--- WHAT THE TASK ASKS ---
Can you reproduce the lines below with "cross-entropy loss function" replaced by "cross-entropy objective", keeping everything else unchanged and leaving the picture out of your answer?

Source data:
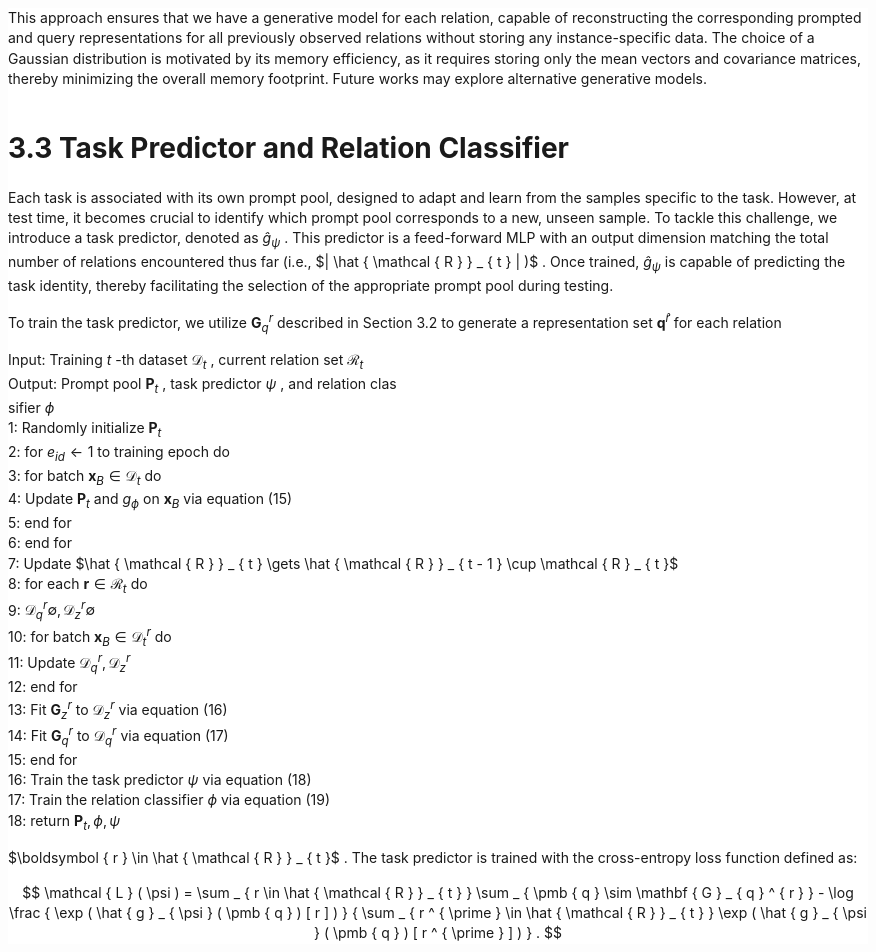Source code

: This approach ensures that we have a generative model for each relation, capable of reconstructing the corresponding prompted and query representations for all previously observed relations without storing any instance-specific data. The choice of a Gaussian distribution is motivated by its memory efficiency, as it requires storing only the mean vectors and covariance matrices, thereby minimizing the overall memory footprint. Future works may explore alternative generative models.

# 3.3 Task Predictor and Relation Classifier

Each task is associated with its own prompt pool, designed to adapt and learn from the samples specific to the task. However, at test time, it becomes crucial to identify which prompt pool corresponds to a new, unseen sample. To tackle this challenge, we introduce a task predictor, denoted as $\hat { g } _ { \psi }$ . This predictor is a feed-forward MLP with an output dimension matching the total number of relations encountered thus far (i.e., $| \hat { \mathcal { R } } _ { t } | )$ . Once trained, $\hat { g } _ { \psi }$ is capable of predicting the task identity, thereby facilitating the selection of the appropriate prompt pool during testing.

To train the task predictor, we utilize $\mathbf { G } _ { q } ^ { r }$ described in Section 3.2 to generate a representation set $\pmb q ^ { \hat { r } }$ for each relation

Input: Training $t$ -th dataset $\mathcal { D } _ { t }$ , current relation set $\mathcal { R } _ { t }$   
Output: Prompt pool $\mathbf { P } _ { t }$ , task predictor $\psi$ , and relation clas  
sifier $\phi$   
1: Randomly initialize $\mathbf { P } _ { t }$   
2: for $e _ { i d } \gets 1$ to training epoch do   
3: for batch $\pmb { x } _ { B } \in \mathcal { D } _ { t }$ do   
4: Update $\mathbf { P } _ { t }$ and $g _ { \phi }$ on $\scriptstyle { \pmb { x } } _ { B }$ via equation (15)   
5: end for   
6: end for   
7: Update $\hat { \mathcal { R } } _ { t } \gets \hat { \mathcal { R } } _ { t - 1 } \cup \mathcal { R } _ { t }$   
8: for each $\boldsymbol { r } \in \mathcal { R } _ { t }$ do   
9: $\mathcal { D } _ { q } ^ { r }  \emptyset , \mathcal { D } _ { z } ^ { r }  \emptyset$   
10: for batch $\pmb { x } _ { B } \in \mathcal { D } _ { t } ^ { r }$ do   
11: Update $\mathcal { D } _ { q } ^ { r } , \mathcal { D } _ { z } ^ { r }$   
12: end for   
13: Fit $\mathbf { G } _ { z } ^ { r }$ to $\mathcal { D } _ { z } ^ { r }$ via equation (16)   
14: Fit $\mathbf { G } _ { q } ^ { r }$ to $\mathcal { D } _ { q } ^ { r }$ via equation (17)   
15: end for   
16: Train the task predictor $\psi$ via equation (18)   
17: Train the relation classifier $\phi$ via equation (19)   
18: return $\mathbf { P } _ { t } , \phi , \psi$

$\boldsymbol { r } \in \hat { \mathcal { R } } _ { t }$ . The task predictor is trained with the cross-entropy loss function defined as:

$$
\mathcal { L } ( \psi ) = \sum _ { r \in \hat { \mathcal { R } } _ { t } } \sum _ { \pmb { q } \sim \mathbf { G } _ { q } ^ { r } } - \log \frac { \exp ( \hat { g } _ { \psi } ( \pmb { q } ) [ r ] ) } { \sum _ { r ^ { \prime } \in \hat { \mathcal { R } } _ { t } } \exp ( \hat { g } _ { \psi } ( \pmb { q } ) [ r ^ { \prime } ] ) } .
$$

--- ANSWER TO THIS EXERCISE ---
Source code

: This approach ensures that we have a generative model for each relation, capable of reconstructing the corresponding prompted and query representations for all previously observed relations without storing any instance-specific data. The choice of a Gaussian distribution is motivated by its memory efficiency, as it requires storing only the mean vectors and covariance matrices, thereby minimizing the overall memory footprint. Future works may explore alternative generative models.

# 3.3 Task Predictor and Relation Classifier

Each task is associated with its own prompt pool, designed to adapt and learn from the samples specific to the task. However, at test time, it becomes crucial to identify which prompt pool corresponds to a new, unseen sample. To tackle this challenge, we introduce a task predictor, denoted as $\hat { g } _ { \psi }$ . This predictor is a feed-forward MLP with an output dimension matching the total number of relations encountered thus far (i.e., $| \hat { \mathcal { R } } _ { t } | )$ . Once trained, $\hat { g } _ { \psi }$ is capable of predicting the task identity, thereby facilitating the selection of the appropriate prompt pool during testing.

To train the task predictor, we utilize $\mathbf { G } _ { q } ^ { r }$ described in Section 3.2 to generate a representation set $\pmb q ^ { \hat { r } }$ for each relation

Input: Training $t$ -th dataset $\mathcal { D } _ { t }$ , current relation set $\mathcal { R } _ { t }$   
Output: Prompt pool $\mathbf { P } _ { t }$ , task predictor $\psi$ , and relation clas  
sifier $\phi$   
1: Randomly initialize $\mathbf { P } _ { t }$   
2: for $e _ { i d } \gets 1$ to training epoch do   
3: for batch $\pmb { x } _ { B } \in \mathcal { D } _ { t }$ do   
4: Update $\mathbf { P } _ { t }$ and $g _ { \phi }$ on $\scriptstyle { \pmb { x } } _ { B }$ via equation (15)   
5: end for   
6: end for   
7: Update $\hat { \mathcal { R } } _ { t } \gets \hat { \mathcal { R } } _ { t - 1 } \cup \mathcal { R } _ { t }$   
8: for each $\boldsymbol { r } \in \mathcal { R } _ { t }$ do   
9: $\mathcal { D } _ { q } ^ { r }  \emptyset , \mathcal { D } _ { z } ^ { r }  \emptyset$   
10: for batch $\pmb { x } _ { B } \in \mathcal { D } _ { t } ^ { r }$ do   
11: Update $\mathcal { D } _ { q } ^ { r } , \mathcal { D } _ { z } ^ { r }$   
12: end for   
13: Fit $\mathbf { G } _ { z } ^ { r }$ to $\mathcal { D } _ { z } ^ { r }$ via equation (16)   
14: Fit $\mathbf { G } _ { q } ^ { r }$ to $\mathcal { D } _ { q } ^ { r }$ via equation (17)   
15: end for   
16: Train the task predictor $\psi$ via equation (18)   
17: Train the relation classifier $\phi$ via equation (19)   
18: return $\mathbf { P } _ { t } , \phi , \psi$

$\boldsymbol { r } \in \hat { \mathcal { R } } _ { t }$ . The task predictor is trained with the cross-entropy objective defined as:

$$
\mathcal { L } ( \psi ) = \sum _ { r \in \hat { \mathcal { R } } _ { t } } \sum _ { \pmb { q } \sim \mathbf { G } _ { q } ^ { r } } - \log \frac { \exp ( \hat { g } _ { \psi } ( \pmb { q } ) [ r ] ) } { \sum _ { r ^ { \prime } \in \hat { \mathcal { R } } _ { t } } \exp ( \hat { g } _ { \psi } ( \pmb { q } ) [ r ^ { \prime } ] ) } .
$$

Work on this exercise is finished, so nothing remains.